• **Transcribed page contents**:
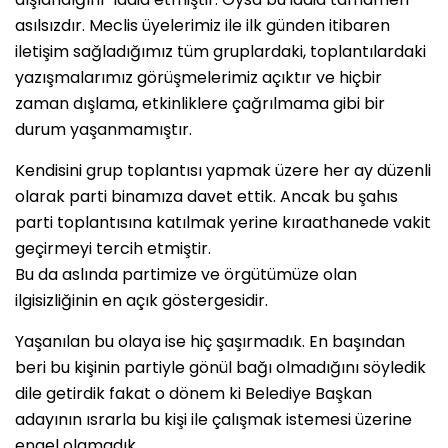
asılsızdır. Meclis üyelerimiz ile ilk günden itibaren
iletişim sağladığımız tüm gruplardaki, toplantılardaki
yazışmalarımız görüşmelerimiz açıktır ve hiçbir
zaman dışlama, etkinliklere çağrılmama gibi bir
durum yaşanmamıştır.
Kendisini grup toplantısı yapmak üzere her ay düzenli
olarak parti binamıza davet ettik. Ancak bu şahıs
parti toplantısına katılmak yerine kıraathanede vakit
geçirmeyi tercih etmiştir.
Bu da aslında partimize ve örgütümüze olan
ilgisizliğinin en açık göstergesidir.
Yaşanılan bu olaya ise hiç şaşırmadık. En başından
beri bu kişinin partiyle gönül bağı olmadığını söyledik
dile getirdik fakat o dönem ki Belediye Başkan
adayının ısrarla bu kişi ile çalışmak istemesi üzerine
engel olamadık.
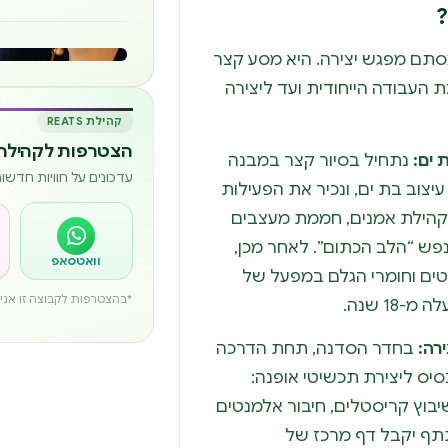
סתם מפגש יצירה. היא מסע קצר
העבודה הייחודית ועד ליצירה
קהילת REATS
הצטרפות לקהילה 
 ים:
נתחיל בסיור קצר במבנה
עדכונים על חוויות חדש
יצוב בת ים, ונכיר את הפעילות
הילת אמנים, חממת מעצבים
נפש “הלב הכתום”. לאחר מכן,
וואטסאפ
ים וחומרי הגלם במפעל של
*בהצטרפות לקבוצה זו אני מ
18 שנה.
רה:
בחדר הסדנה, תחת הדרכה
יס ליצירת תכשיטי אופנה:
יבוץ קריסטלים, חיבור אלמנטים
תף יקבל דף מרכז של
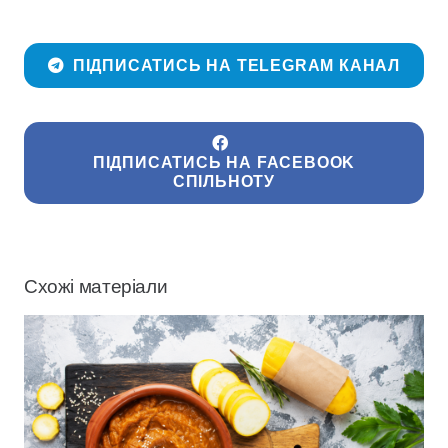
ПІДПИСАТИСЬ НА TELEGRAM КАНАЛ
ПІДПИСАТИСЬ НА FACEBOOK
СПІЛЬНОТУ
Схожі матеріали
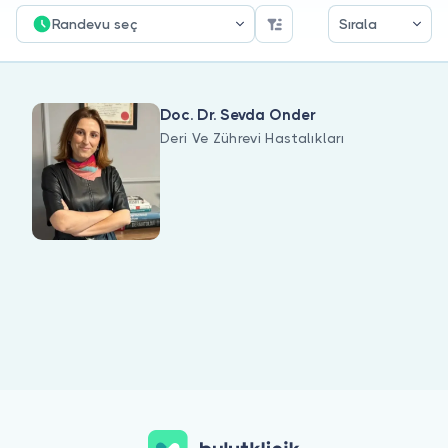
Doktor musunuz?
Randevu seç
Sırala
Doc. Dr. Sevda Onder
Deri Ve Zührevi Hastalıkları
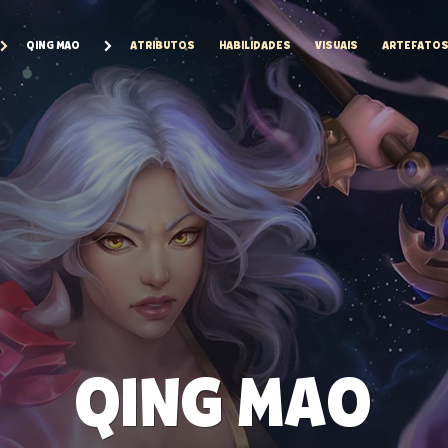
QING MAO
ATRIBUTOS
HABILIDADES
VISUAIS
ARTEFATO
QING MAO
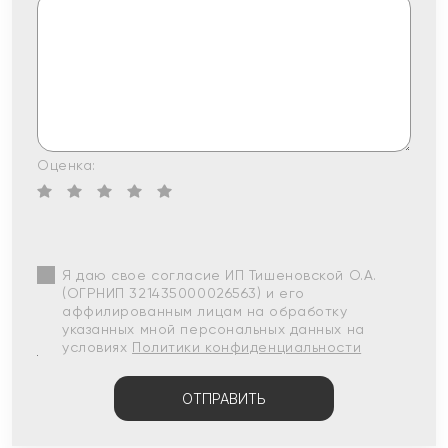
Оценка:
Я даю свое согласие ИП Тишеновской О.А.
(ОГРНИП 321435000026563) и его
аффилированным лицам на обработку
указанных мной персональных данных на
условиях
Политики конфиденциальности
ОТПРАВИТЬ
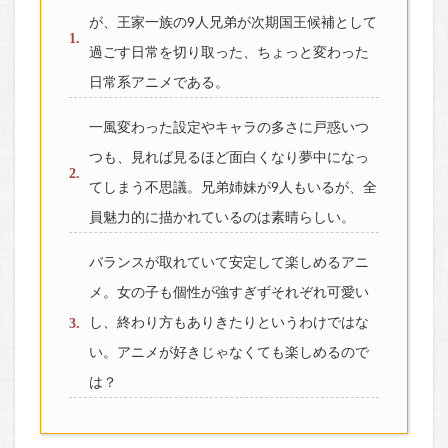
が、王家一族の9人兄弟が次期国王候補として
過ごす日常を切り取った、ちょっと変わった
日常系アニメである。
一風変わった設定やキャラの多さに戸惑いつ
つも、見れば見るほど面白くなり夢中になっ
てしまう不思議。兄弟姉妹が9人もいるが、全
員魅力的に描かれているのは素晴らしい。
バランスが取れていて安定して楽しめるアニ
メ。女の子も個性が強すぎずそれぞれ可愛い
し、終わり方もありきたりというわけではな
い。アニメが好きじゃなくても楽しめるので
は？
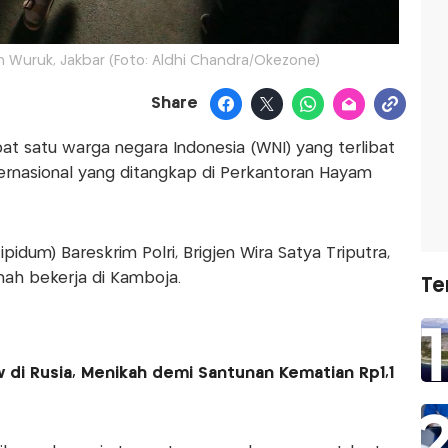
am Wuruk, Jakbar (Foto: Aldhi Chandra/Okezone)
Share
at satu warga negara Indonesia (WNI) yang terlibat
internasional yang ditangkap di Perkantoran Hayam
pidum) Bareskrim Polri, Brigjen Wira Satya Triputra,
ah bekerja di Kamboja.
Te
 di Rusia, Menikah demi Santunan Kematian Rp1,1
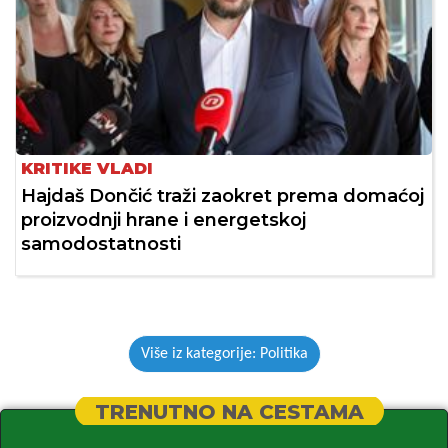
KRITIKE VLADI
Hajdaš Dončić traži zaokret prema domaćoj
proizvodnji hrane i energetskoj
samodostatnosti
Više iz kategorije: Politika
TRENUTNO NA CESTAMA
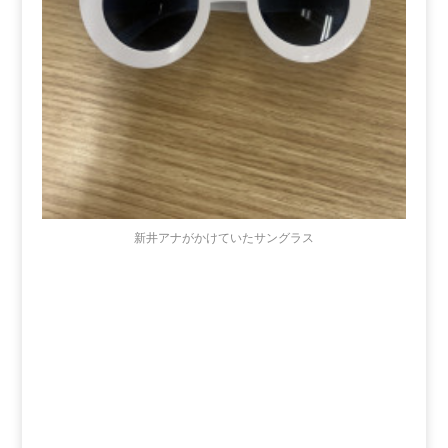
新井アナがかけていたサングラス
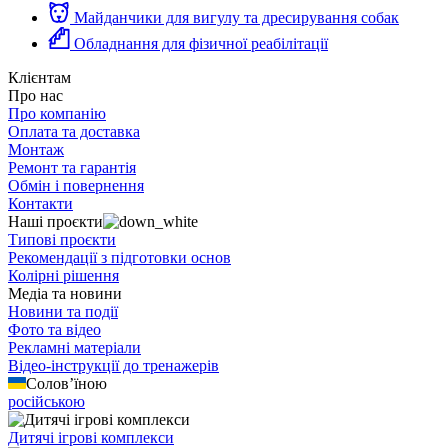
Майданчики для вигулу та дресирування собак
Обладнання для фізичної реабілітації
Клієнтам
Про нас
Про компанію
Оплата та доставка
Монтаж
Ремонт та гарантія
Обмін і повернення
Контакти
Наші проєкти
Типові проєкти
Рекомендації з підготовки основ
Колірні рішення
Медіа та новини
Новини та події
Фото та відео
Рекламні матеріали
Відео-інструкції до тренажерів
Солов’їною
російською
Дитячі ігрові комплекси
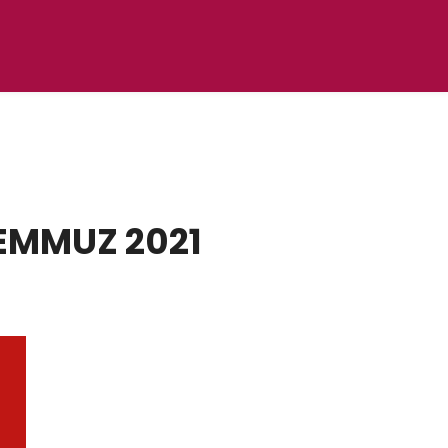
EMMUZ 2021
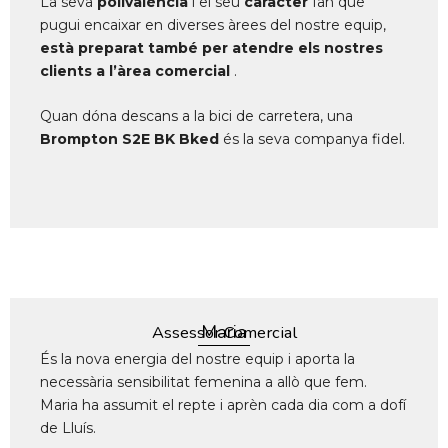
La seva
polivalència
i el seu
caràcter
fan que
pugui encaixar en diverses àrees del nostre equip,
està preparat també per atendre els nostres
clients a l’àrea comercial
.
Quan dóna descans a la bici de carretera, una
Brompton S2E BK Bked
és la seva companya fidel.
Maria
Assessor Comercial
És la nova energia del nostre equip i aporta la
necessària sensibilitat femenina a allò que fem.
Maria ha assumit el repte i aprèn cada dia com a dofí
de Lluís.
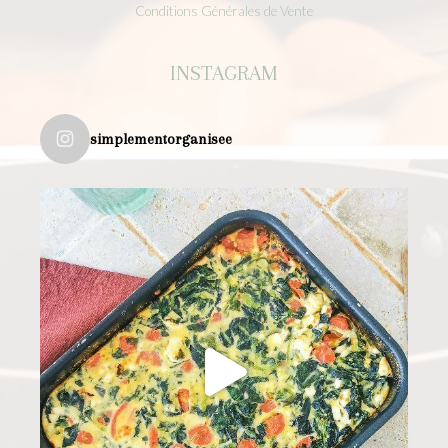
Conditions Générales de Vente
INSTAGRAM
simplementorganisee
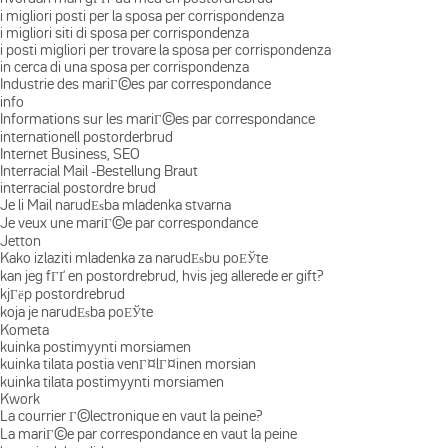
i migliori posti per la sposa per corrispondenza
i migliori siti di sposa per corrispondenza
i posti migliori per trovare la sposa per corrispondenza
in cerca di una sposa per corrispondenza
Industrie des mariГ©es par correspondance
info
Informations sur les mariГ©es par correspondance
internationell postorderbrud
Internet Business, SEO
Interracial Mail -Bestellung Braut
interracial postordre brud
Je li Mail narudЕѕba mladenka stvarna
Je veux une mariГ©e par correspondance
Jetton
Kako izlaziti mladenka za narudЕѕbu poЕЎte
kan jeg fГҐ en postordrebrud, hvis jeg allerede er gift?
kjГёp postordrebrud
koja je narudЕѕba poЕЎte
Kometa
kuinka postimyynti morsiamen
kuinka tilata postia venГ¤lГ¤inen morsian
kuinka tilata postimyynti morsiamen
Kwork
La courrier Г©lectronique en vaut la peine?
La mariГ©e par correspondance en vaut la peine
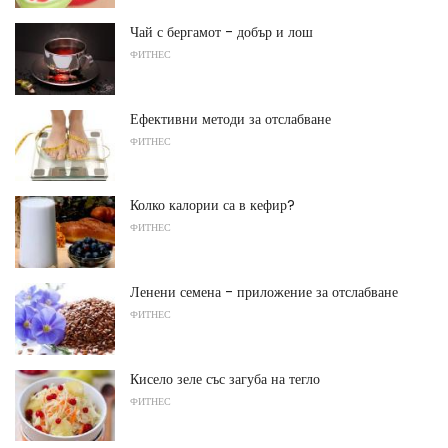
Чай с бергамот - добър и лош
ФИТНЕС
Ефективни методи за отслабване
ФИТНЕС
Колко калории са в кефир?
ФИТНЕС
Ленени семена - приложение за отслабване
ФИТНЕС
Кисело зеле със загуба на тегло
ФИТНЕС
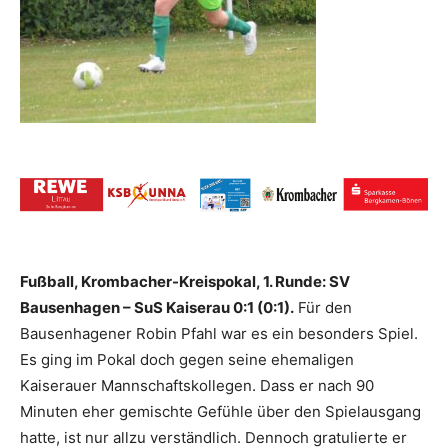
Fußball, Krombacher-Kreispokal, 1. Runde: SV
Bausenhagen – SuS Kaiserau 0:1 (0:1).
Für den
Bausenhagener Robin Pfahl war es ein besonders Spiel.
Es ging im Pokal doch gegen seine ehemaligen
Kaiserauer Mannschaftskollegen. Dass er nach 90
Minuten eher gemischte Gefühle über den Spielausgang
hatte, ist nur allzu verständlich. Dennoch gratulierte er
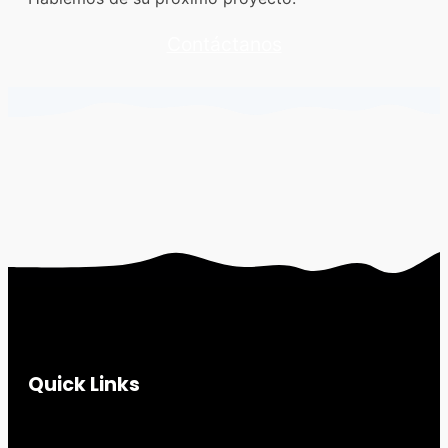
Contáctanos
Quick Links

• **How to complete this task**: The lines to show are those in the data above that include "narudЕѕba".

• **Result for this exercise**:
Je li Mail narudЕѕba mladenka stvarna
koja je narudЕѕba poЕЎte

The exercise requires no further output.